- _Questions on the material_
A – List every search platform, site or online library named in the passage about demonstrating Medline.
B – Extend the passage about demonstrating Medline search platforms, picking up after its final sentence.

- _Text passage_
════════════════════
This reminded me of my recent post (below) about the design of databases and how this links to being able to find information. Today, I first demonstrated how to use the Ovid Medline platform via our eLibrary. There are several versions of Medline available this way, mostly different date ranges (just to confuse users further) but the searching interface is actually fairly intuitive and the searching functionality is very powerful. It's what I'll train the medical students on so it's useful for the GP tutors to see it in action.
Elizabeth then took over, demonstrated the NHS Evidence site (which I think is excellent for finding information) and then went on to demo the NHS version of Medline. This version looks very different to Ovid and kind of behaves differently too. It should be just as powerful and bring back the same results. However, this isn't always the case. Elizabeth and I did some testing last year and found that with some searches, sometimes, slightly different results came up.
════════════════════
Saved entries
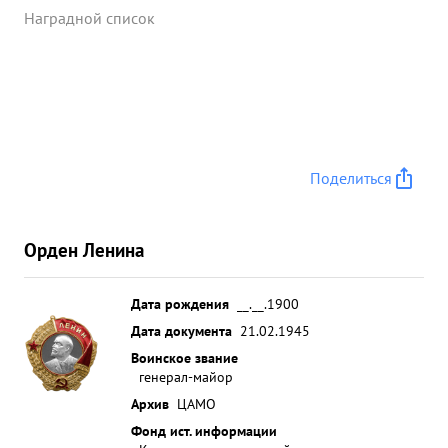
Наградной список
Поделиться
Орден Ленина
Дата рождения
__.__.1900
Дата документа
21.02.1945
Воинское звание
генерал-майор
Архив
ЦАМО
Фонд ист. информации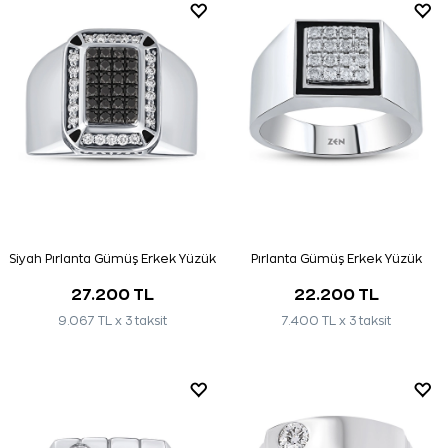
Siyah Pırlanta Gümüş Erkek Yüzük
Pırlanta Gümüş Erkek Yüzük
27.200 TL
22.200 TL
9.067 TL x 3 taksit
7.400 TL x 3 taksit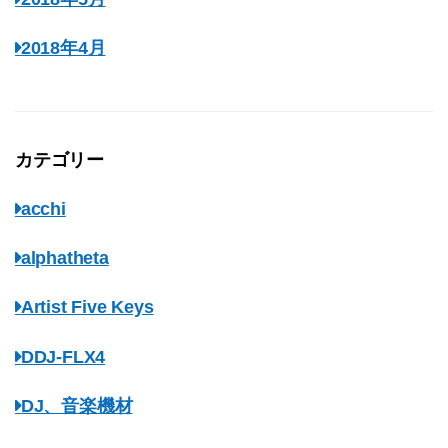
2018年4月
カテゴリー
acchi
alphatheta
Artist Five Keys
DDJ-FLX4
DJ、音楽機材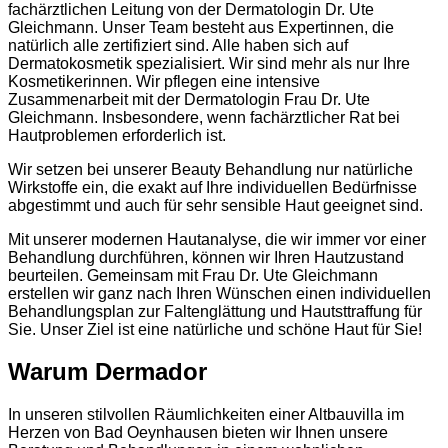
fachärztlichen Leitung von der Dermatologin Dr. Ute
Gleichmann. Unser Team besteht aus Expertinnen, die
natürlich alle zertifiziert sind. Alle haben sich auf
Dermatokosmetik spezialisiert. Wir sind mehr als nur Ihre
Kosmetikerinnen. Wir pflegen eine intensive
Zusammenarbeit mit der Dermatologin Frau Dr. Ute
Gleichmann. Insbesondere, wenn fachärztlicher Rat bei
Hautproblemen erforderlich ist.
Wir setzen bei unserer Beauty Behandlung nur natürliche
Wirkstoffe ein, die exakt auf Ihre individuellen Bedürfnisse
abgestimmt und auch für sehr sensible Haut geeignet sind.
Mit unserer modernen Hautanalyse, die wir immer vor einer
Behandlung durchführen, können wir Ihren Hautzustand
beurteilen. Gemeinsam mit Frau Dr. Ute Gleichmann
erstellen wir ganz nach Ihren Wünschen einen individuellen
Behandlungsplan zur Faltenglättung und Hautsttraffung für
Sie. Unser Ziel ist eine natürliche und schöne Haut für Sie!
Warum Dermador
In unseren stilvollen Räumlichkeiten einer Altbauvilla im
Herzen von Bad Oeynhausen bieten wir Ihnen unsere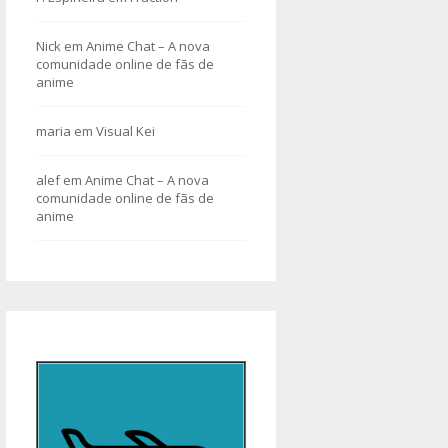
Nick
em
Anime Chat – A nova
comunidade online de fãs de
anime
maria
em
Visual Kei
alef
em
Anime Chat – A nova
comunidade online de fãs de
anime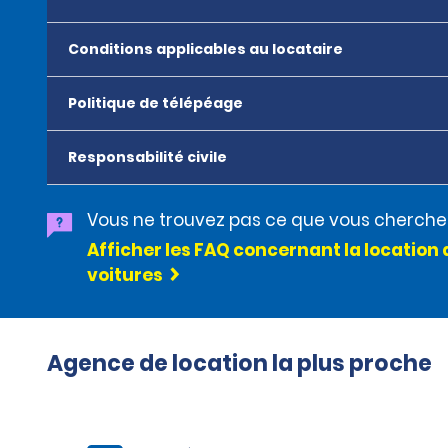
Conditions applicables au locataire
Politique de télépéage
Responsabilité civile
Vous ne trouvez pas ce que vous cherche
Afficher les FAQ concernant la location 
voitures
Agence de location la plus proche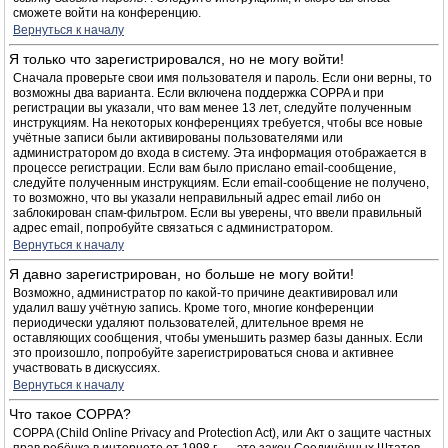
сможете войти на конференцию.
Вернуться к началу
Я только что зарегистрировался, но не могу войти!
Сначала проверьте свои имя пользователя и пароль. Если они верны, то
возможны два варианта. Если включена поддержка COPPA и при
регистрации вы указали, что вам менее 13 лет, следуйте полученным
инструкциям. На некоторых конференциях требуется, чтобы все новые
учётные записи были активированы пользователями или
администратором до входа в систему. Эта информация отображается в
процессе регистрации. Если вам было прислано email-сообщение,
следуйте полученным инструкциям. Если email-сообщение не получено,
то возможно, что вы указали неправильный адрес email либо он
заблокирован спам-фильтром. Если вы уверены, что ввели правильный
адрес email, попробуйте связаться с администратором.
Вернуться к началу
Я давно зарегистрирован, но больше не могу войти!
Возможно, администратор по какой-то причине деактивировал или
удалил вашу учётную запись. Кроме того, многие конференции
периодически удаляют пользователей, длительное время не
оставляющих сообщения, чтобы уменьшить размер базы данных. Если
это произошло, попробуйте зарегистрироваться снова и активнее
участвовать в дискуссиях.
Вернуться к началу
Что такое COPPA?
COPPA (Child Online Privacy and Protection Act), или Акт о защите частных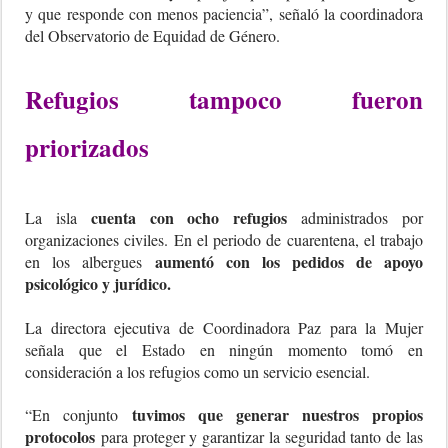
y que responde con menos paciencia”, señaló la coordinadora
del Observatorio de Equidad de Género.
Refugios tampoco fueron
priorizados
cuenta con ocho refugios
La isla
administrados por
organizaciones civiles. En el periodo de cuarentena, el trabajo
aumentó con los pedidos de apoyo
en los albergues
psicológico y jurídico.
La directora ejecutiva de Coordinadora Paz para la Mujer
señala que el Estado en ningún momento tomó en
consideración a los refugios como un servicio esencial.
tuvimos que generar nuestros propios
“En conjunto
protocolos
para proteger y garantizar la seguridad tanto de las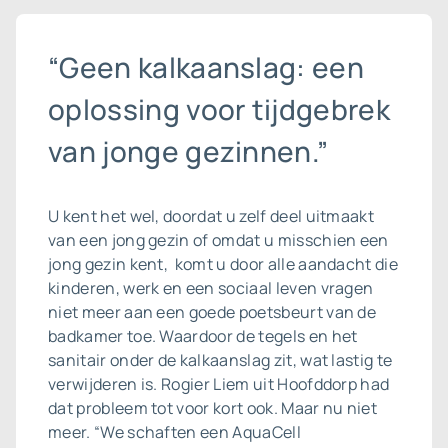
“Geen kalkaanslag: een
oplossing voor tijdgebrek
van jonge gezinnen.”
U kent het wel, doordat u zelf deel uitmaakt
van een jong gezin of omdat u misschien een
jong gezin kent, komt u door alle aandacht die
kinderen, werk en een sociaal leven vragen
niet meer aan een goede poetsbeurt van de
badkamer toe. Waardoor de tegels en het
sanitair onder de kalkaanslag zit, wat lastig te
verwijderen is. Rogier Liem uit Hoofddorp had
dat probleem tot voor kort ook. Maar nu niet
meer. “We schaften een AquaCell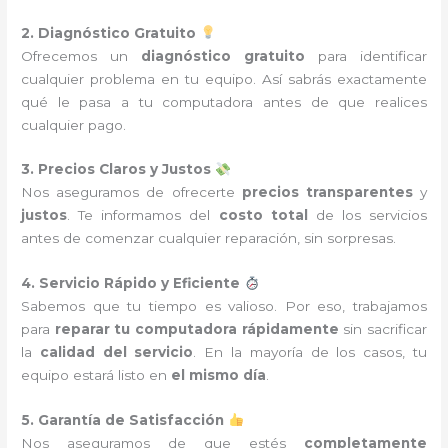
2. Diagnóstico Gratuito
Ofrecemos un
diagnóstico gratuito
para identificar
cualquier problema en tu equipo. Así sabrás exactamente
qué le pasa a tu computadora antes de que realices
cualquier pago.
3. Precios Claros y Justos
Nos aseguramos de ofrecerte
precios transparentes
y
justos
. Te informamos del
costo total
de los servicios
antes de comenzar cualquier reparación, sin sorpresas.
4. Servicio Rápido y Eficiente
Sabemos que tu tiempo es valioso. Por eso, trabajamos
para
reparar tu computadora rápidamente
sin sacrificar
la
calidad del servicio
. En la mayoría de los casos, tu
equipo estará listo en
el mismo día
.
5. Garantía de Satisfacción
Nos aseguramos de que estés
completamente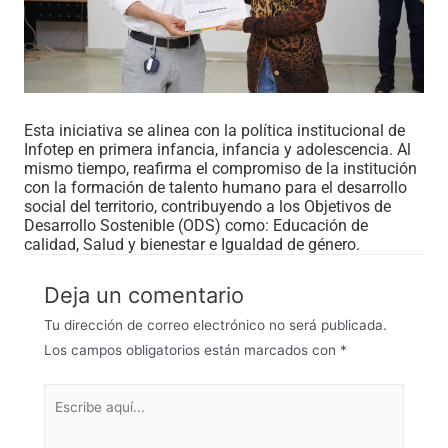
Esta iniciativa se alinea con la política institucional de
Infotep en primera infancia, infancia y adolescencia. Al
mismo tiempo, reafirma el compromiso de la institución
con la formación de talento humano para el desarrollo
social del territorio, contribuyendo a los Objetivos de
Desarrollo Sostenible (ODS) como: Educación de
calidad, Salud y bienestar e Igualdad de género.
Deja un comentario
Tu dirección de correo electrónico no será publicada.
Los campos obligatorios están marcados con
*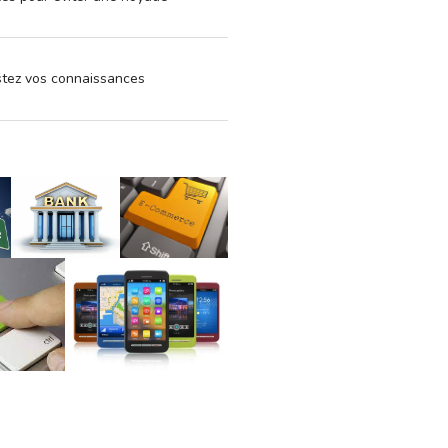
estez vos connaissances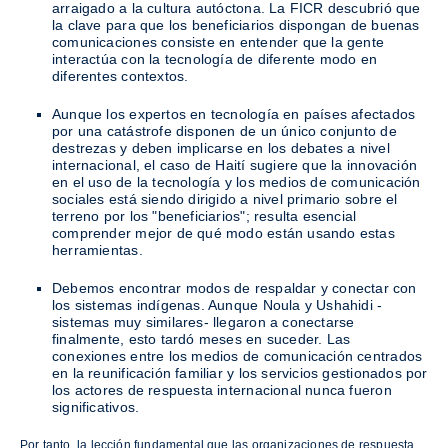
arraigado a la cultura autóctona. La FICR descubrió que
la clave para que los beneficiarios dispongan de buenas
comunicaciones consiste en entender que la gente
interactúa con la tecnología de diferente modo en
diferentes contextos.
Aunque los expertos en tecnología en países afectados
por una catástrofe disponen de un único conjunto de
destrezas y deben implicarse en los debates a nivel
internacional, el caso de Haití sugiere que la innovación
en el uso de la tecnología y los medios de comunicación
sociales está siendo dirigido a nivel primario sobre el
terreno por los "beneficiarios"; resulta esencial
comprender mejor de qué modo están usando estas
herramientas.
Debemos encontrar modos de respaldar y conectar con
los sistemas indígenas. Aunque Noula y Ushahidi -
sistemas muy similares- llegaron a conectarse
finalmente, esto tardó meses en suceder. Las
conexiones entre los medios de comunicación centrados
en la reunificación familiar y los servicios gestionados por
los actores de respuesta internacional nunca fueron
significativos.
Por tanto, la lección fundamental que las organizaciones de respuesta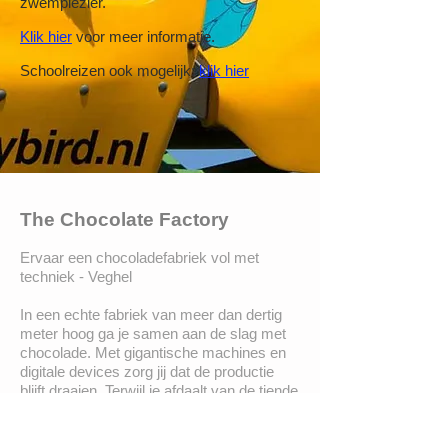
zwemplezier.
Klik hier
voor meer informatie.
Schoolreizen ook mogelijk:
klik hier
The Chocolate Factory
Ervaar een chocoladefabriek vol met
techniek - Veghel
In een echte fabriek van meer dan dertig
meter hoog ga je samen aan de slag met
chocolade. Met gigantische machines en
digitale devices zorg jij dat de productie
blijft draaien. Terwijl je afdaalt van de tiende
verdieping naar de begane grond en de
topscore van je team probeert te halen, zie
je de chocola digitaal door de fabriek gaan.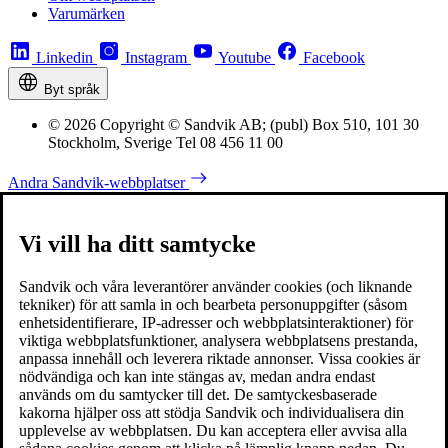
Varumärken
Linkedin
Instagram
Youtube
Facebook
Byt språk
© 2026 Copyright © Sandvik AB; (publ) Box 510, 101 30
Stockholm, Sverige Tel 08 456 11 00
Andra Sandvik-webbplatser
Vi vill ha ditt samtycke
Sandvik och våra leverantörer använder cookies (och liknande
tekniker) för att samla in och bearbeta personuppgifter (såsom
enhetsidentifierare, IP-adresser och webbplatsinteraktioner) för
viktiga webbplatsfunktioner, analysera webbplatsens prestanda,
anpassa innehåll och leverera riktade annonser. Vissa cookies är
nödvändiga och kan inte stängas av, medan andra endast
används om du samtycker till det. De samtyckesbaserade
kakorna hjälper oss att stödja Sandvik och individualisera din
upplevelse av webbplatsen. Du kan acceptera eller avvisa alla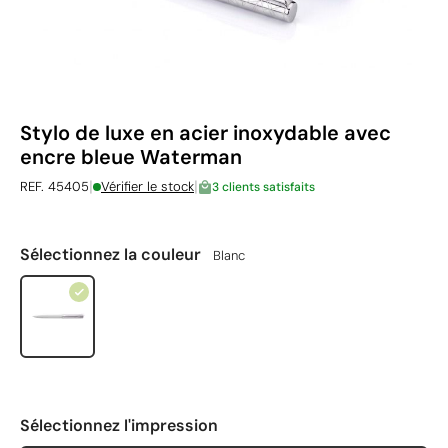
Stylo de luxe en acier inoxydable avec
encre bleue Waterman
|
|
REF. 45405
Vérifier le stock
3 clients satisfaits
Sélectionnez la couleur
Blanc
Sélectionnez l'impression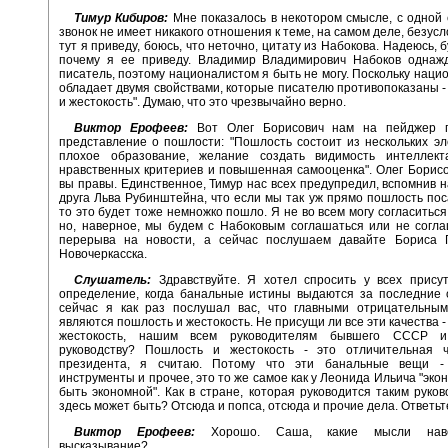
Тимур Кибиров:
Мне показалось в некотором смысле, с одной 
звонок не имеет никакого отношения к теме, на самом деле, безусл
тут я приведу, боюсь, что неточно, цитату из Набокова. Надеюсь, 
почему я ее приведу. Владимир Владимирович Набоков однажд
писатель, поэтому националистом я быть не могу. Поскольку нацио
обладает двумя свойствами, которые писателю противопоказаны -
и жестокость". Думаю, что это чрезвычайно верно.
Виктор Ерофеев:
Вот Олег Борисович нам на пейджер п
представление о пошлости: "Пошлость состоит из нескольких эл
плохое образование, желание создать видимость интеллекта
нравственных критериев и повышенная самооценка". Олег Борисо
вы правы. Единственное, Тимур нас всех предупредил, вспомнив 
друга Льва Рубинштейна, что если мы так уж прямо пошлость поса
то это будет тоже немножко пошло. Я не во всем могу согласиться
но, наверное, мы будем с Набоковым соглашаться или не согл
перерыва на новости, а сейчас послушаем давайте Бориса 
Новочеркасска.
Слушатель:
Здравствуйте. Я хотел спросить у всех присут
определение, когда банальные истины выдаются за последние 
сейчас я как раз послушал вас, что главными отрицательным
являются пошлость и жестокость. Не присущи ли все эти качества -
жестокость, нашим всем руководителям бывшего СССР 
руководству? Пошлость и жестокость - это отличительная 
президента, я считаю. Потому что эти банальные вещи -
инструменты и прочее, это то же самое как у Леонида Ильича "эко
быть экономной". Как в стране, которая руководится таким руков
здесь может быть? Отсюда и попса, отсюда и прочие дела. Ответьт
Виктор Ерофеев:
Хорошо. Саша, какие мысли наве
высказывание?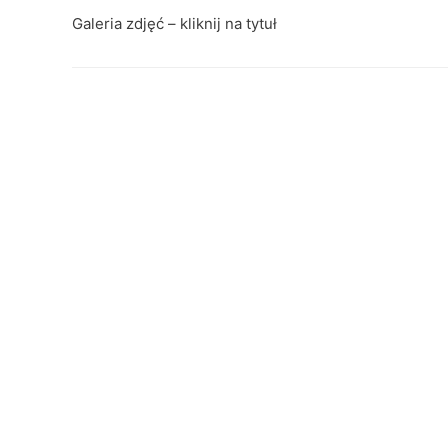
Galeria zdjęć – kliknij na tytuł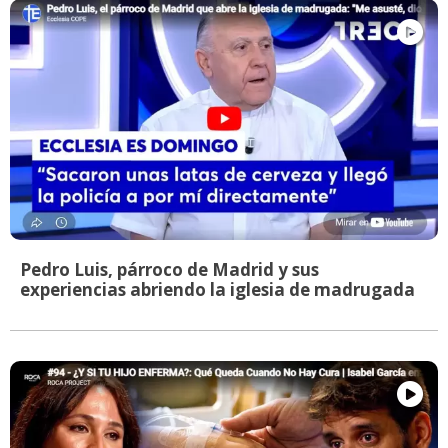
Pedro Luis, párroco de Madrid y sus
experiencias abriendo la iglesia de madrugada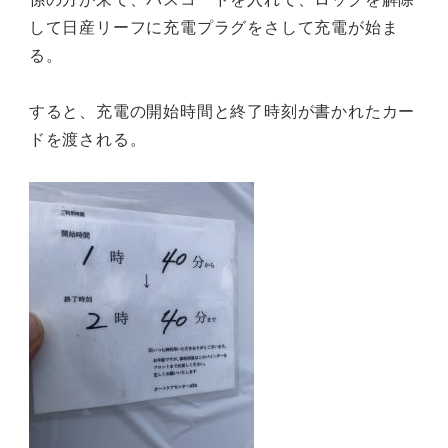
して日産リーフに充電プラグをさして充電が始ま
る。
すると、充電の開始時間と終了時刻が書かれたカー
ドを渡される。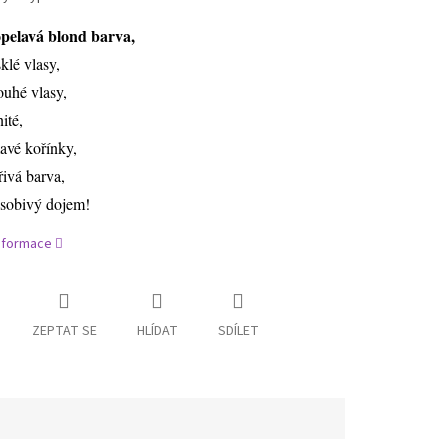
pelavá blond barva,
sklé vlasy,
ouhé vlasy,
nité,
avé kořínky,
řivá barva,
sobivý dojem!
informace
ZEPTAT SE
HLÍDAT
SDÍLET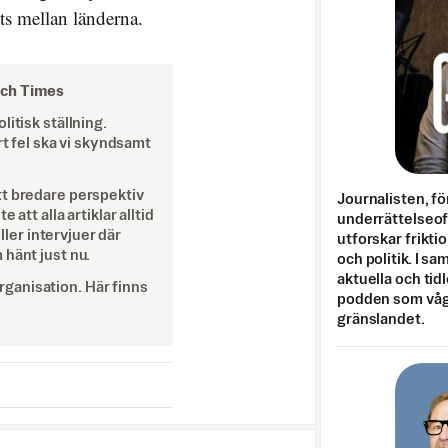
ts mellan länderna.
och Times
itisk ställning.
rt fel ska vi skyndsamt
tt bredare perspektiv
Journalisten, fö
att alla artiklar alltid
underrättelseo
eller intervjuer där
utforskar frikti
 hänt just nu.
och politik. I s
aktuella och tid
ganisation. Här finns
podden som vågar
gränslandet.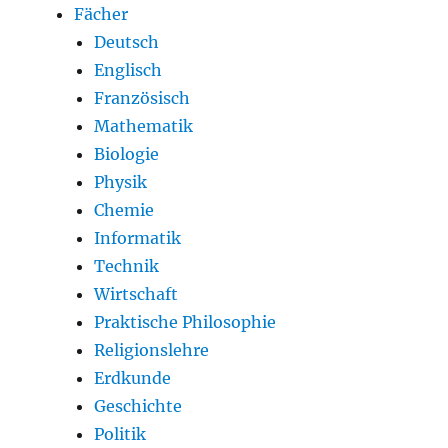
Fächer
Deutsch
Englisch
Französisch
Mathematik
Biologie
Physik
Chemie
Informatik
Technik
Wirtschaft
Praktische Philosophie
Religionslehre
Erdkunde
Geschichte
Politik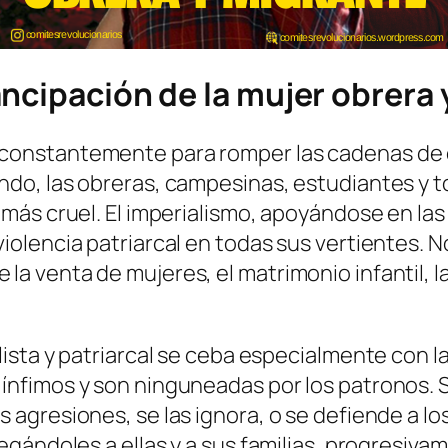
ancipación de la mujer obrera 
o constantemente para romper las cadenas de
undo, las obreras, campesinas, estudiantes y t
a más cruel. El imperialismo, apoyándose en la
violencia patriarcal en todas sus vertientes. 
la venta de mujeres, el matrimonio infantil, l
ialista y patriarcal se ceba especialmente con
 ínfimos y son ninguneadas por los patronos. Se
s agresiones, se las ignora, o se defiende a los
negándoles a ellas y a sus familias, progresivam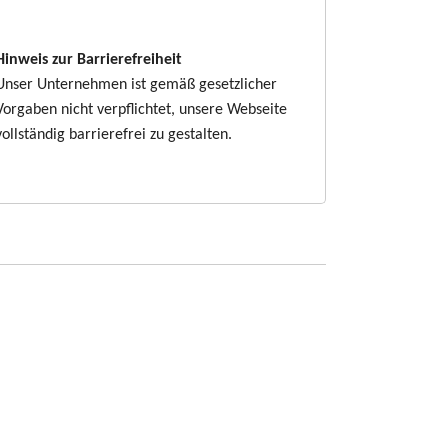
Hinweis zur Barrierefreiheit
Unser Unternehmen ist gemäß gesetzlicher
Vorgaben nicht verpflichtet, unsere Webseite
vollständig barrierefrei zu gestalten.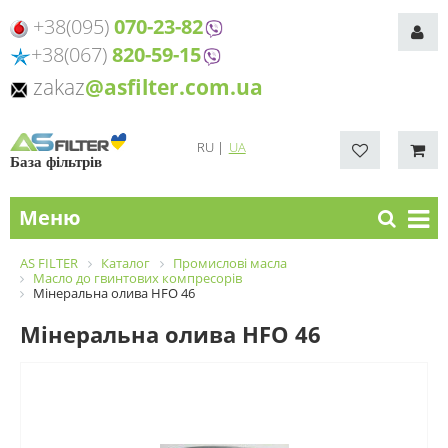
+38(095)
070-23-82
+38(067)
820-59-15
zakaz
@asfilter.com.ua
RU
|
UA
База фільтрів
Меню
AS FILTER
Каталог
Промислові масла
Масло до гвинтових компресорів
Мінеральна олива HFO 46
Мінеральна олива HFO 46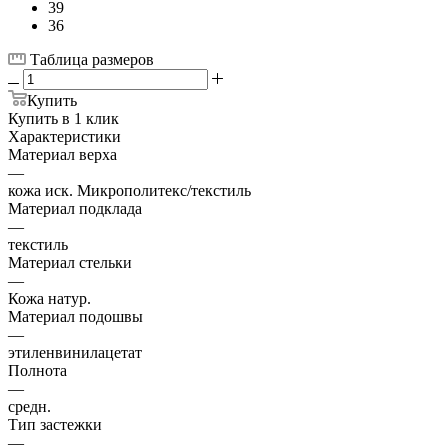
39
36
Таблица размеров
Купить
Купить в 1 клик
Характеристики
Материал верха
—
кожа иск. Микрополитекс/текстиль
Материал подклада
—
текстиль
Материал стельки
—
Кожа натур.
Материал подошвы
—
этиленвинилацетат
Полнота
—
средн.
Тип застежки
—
════════════════════
- _Answers for each item_
A – Ovid Medline, the eLibrary, NHS Evidence, NHS version of Medline

B –
There are several reasons why this is frustrating:
- Having to demonstrate two versions of the same database is time consuming and confusing, especially when demonstrating just one database can be confusing enough.
- If the same database (different platform) is bringing back even slightly different results then this kind of goes against the idea that you are undertaking a comprehensive literature search. If 'good enough' is okay, then fine, but users need to understand the limits of a database and if the limits are different for each version you will lose them pretty quickly.
- It means that as a librarian I should be getting to know different versions before showing them to users and I don't want to have to do this. I want to get to know the best version and show my users this one.